My knees buckle, and I collapse on the cold, hard ground, my body too spent to move even an inch. As the darkness swiftly rises to claim me, with one last shred of will, I whisper a prayer, clutching the hope that somehow, the Goddess will have mercy on me.
Or that mayhap… I will forever be put out of my misery.
•|•|•|•
When next I wake, I find myself lying in a bed, my limbs heavy as if forged of lead. The scent of herbs fills my senses, sharp yet oddly soothing. I attempt to sit up, but pain lances through my body, before a gentle hand bids me to lie still.
“Careful, child,” comes a soft voice. I lift my head, blinking up at the woman beside me. Her face is finely lined by the passage of many seasons, yet her blue-gray eyes, muted as the skies on a rainy spring day, appear warm, kind and wise.
“Where… where am I?” I rasp, my throat parched.
“You’re safe now,” she assures me, checking on my pulse with soft fingers. “But you were in a woeful state when I chanced upon you—severely starving and sorely dehydrated. ‘Tis truly a miracle you can still draw breath.”
Her words ought to comfort me, but the tempest inside of me rages on, unabated.
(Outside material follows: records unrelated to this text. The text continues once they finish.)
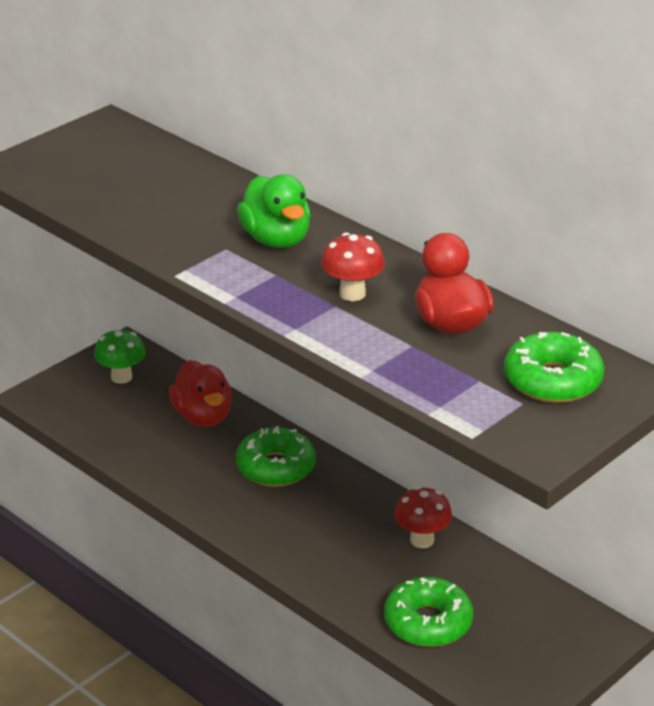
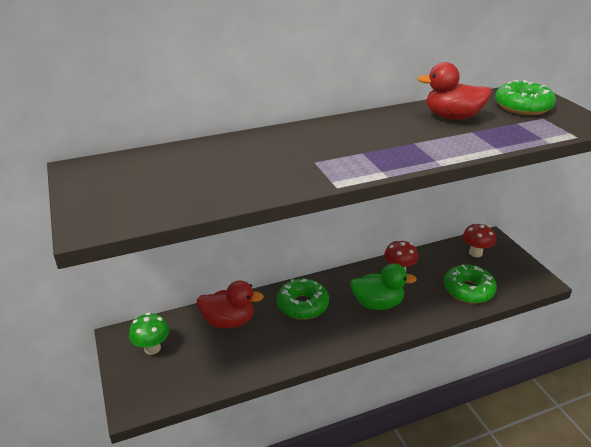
camera: 65 degrees left, 0 degrees up
(276, 239) = (317, 143): green duck -> green duck (377, 303)
(352, 294) = (403, 135): red mushroom -> red mushroom (475, 253)

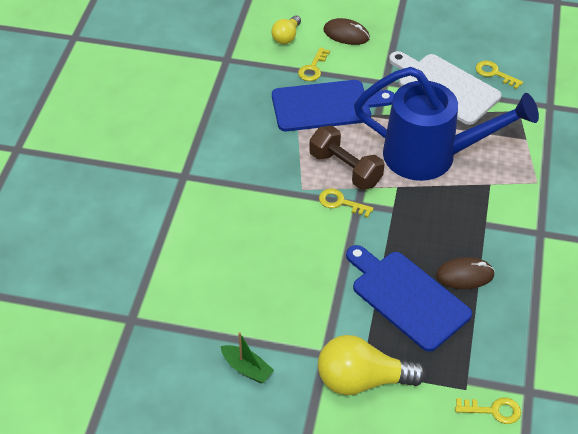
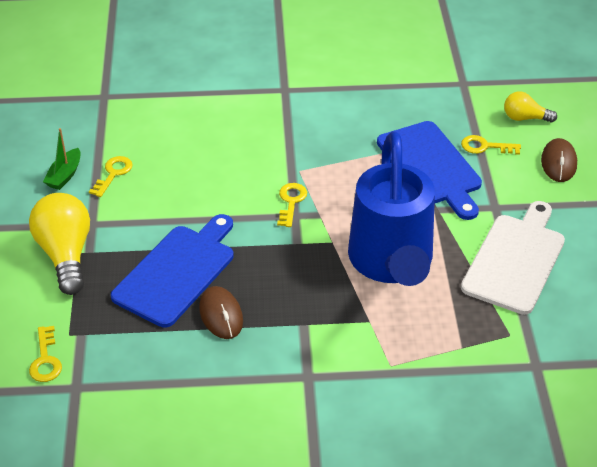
camera: 75 degrees right, 5 degrees down
(345, 169) = (341, 197): brown dumbbell -> none
(494, 73) = (567, 303): yellow key -> yellow key (113, 174)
Then she pauses, her gaze growing solemn and her brows furrowing as she continues her examination.
“Hmm, you must have done something to stir the gods you pay obeisance to,” she murmurs, wonder mingling with quiet joy lacing her tone. “For your babe has survived as well.”
The world tilts as my heart begins to pound in my ears.
“B-Babe?” I whisper, breathless, shaking my head because this—this cannot be.
“You did not know?” she asks with care, sympathy further softening her voice. “You are with child, dear. Near three months along.”
I open my mouth, but no words come. My vision blurs as tears gather, spilling over before I can even muster the strength to stop them.
The healer rests a gentle hand on my shoulder, her touch intended to steady me yet rather, the weight of her words crushes me.
I am pregnant.
With Cain’s child.
The darkness swallows me whole once more.